Sejak awal, Ma'ruf memang ingin aturan tentang minuman keras dihapus dari daftar positif investasi.
Staf Khusus Wakil Presiden, Arif Rahman, membenarkan adanya pertemuan tersebut. Menurut dia, pertemuan itu memang dikhususkan untuk membahas polemik yang mengemuka setelah pemerintah mengumumkan pembukaan investasi baru di industri minuman keras. Namun Arif tak mengetahui secara rinci isi pertemuan tersebut.
Yang pasti, kata dia, pertemuan itu baru masuk dalam agenda Ma’ruf sehari sebelumnya. “Yang meminta bertemu bukan Pak Kiai, melainkan Presiden Jokowi,” ujar Arif.
Pertemuan selama 1-1,5 jam itu berlangsung setelah banyak organisasi massa Islam menentang kebijakan investasi minuman keras melalui media sosial dan media lainnya.
Sebagai bekas Ketua MUI, Ma’ruf juga banyak menjalin komunikasi dengan sejumlah ormas Islam.

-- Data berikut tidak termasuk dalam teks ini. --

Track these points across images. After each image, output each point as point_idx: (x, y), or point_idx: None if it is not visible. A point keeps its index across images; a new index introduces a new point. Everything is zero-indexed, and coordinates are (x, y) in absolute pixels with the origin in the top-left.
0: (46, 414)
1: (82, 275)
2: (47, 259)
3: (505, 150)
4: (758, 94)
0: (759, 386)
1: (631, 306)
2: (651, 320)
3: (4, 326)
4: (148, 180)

Menurut Masduki, Ma’ruf berkomunikasi antara lain dengan Pengurus Besar Nahdlatul Ulama, Pengurus Pusat (PP) Muhammadiyah, ataupun Majelis Ulama Indonesia.
Komunikasi dengan ormas Islam itu bertujuan agar penolakan dari ormas Islam tidak berlebihan atau overdosis. “Sebagai wakil presiden dan representasi tokoh Islam, beliau berperan sebagai mediator agar polemik diselesaikan baik-baik,” ujar Masduki.
Wakil Ketua Majelis Ulama Indonesia (MUI) Anwar Abbas tidak tahu apakah ada komunikasi personal antara Ma’ruf dan sejumlah pimpinan MUI. Pembicaraan itu, dia melanjutkan, bisa saja terjadi karena Ma'ruf merupakan Ketua Dewan Pertimbangan MUI periode 2020-2025. “Apalagi masing-masing pimpinan MUI dan organisasi lainnya sudah bicara di media, menolak kebijakan investasi minuman keras,” ujar Anwar.
Wakil Sekretaris Jenderal MUI, Muhammad Ikhsan Abdullah, mengapresiasi langkah pemerintah mencabut investasi minuman keras. "Ini bisa jadi menjadi momentum agar (pemerintah) menyusun peraturan perundangan-undangan yang mewujudkan kemaslahatan publik,” ujar ikhsan.